## [WORK ORDER]
Would you return exactly the lines running from the one with "left eye: (529, 171)" to the bottom of the listing below, and no others?

─── DATA EXTRACTS

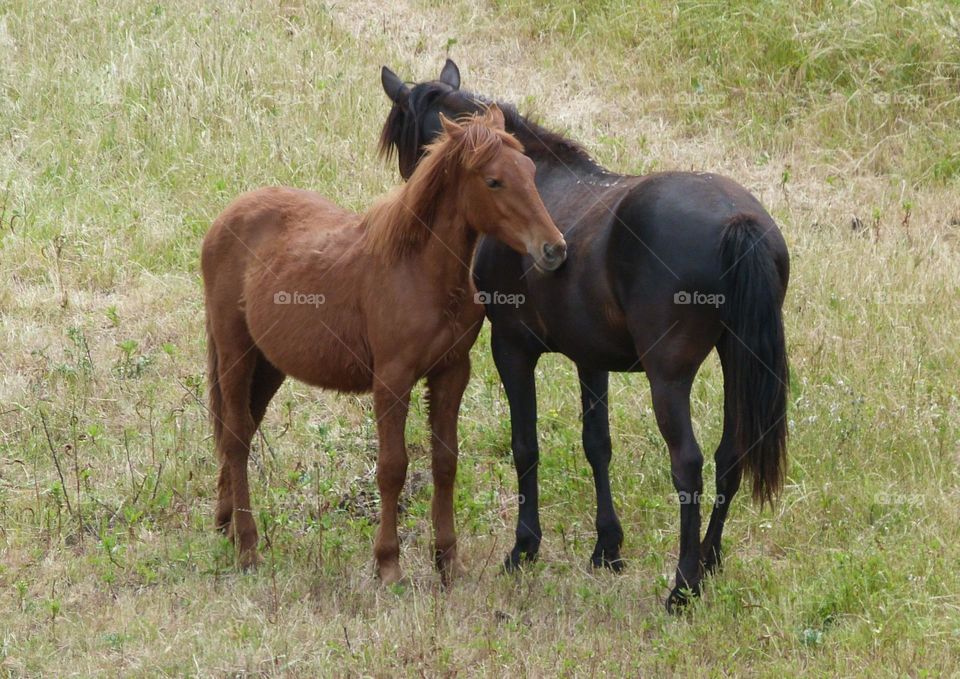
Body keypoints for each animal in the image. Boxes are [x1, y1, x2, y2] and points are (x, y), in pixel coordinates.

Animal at [202, 106, 567, 583]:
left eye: (529, 171)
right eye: (493, 181)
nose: (554, 249)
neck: (419, 272)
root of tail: (225, 219)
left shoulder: (451, 372)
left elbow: (445, 462)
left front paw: (448, 561)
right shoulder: (391, 380)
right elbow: (393, 468)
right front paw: (388, 564)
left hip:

──────

## [RESULT FOR THIS TASK]
left eye: (529, 171)
right eye: (493, 181)
nose: (554, 249)
neck: (419, 272)
root of tail: (225, 219)
left shoulder: (451, 372)
left elbow: (445, 462)
left front paw: (448, 561)
right shoulder: (391, 380)
right elbow: (393, 468)
right front paw: (388, 564)
left hip:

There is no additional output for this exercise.